(Beginning of RECORDS TO PROCESS)

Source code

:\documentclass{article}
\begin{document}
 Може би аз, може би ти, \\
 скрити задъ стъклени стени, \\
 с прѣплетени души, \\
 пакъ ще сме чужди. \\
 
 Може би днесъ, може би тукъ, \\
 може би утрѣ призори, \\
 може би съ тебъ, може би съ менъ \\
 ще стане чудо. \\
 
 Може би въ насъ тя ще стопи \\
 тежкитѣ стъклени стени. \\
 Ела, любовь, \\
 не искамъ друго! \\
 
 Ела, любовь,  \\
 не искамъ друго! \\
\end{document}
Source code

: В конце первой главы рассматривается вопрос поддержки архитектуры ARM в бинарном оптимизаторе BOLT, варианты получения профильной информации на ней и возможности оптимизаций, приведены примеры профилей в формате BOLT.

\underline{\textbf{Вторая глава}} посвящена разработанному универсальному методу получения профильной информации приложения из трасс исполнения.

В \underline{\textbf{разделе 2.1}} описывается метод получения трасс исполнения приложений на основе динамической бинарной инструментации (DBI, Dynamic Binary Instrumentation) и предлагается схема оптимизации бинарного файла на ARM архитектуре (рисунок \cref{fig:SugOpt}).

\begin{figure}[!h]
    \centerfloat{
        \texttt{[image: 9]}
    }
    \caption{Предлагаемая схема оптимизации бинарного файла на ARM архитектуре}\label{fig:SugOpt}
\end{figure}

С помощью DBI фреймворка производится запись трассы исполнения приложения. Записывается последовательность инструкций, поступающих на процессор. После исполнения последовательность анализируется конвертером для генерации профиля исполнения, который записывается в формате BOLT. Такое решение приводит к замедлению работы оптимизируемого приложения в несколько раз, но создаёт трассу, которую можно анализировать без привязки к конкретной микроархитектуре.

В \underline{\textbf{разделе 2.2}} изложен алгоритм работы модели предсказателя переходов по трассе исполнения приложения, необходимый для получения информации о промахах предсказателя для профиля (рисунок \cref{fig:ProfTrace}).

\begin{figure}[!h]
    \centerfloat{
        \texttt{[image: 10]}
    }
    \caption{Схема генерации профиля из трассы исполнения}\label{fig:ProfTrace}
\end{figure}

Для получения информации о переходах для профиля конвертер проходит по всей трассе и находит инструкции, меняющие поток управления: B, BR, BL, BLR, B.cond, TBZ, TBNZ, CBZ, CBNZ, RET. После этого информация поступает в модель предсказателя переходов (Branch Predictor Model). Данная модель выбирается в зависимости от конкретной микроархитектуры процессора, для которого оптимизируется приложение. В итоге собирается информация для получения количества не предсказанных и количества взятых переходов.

(End of RECORDS TO PROCESS)

- [TASK TO CARRY OUT] Search the entries for "разделе" and show every line that has it.

- [TASK OUTPUT]
В \underline{\textbf{разделе 2.1}} описывается метод получения трасс исполнения приложений на основе динамической бинарной инструментации (DBI, Dynamic Binary Instrumentation) и предлагается схема оптимизации бинарного файла на ARM архитектуре (рисунок \cref{fig:SugOpt}).
В \underline{\textbf{разделе 2.2}} изложен алгоритм работы модели предсказателя переходов по трассе исполнения приложения, необходимый для получения информации о промахах предсказателя для профиля (рисунок \cref{fig:ProfTrace}).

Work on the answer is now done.